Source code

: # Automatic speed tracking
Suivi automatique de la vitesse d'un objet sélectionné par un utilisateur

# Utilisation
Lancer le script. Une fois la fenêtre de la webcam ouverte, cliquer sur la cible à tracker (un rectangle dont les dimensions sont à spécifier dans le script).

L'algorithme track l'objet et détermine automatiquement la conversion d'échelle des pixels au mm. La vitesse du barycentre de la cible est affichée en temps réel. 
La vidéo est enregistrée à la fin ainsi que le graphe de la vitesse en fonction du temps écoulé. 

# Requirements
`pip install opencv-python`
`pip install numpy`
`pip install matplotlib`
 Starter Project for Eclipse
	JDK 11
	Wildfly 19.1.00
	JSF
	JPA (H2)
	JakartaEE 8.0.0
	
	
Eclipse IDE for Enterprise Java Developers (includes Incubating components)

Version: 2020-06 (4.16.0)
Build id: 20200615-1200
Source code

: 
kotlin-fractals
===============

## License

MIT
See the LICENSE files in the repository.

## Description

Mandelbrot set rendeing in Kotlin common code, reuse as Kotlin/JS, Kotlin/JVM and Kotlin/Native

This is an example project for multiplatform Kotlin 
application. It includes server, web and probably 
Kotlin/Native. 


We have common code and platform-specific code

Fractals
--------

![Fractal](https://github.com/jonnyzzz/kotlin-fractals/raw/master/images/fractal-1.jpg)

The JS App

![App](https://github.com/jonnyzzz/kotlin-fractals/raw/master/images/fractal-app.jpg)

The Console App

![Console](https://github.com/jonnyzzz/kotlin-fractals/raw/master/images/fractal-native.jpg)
____
- _Action item_: Please copy the items above with every "pip install" swapped for "pip3 install" and nothing else altered.

- _Result of this exercise_:
Source code

: # Automatic speed tracking
Suivi automatique de la vitesse d'un objet sélectionné par un utilisateur

# Utilisation
Lancer le script. Une fois la fenêtre de la webcam ouverte, cliquer sur la cible à tracker (un rectangle dont les dimensions sont à spécifier dans le script).

L'algorithme track l'objet et détermine automatiquement la conversion d'échelle des pixels au mm. La vitesse du barycentre de la cible est affichée en temps réel. 
La vidéo est enregistrée à la fin ainsi que le graphe de la vitesse en fonction du temps écoulé. 

# Requirements
`pip3 install opencv-python`
`pip3 install numpy`
`pip3 install matplotlib`
 Starter Project for Eclipse
	JDK 11
	Wildfly 19.1.00
	JSF
	JPA (H2)
	JakartaEE 8.0.0
	
	
Eclipse IDE for Enterprise Java Developers (includes Incubating components)

Version: 2020-06 (4.16.0)
Build id: 20200615-1200
Source code

: 
kotlin-fractals
===============

## License

MIT
See the LICENSE files in the repository.

## Description

Mandelbrot set rendeing in Kotlin common code, reuse as Kotlin/JS, Kotlin/JVM and Kotlin/Native

This is an example project for multiplatform Kotlin 
application. It includes server, web and probably 
Kotlin/Native. 


We have common code and platform-specific code

Fractals
--------

![Fractal](https://github.com/jonnyzzz/kotlin-fractals/raw/master/images/fractal-1.jpg)

The JS App

![App](https://github.com/jonnyzzz/kotlin-fractals/raw/master/images/fractal-app.jpg)

The Console App

![Console](https://github.com/jonnyzzz/kotlin-fractals/raw/master/images/fractal-native.jpg)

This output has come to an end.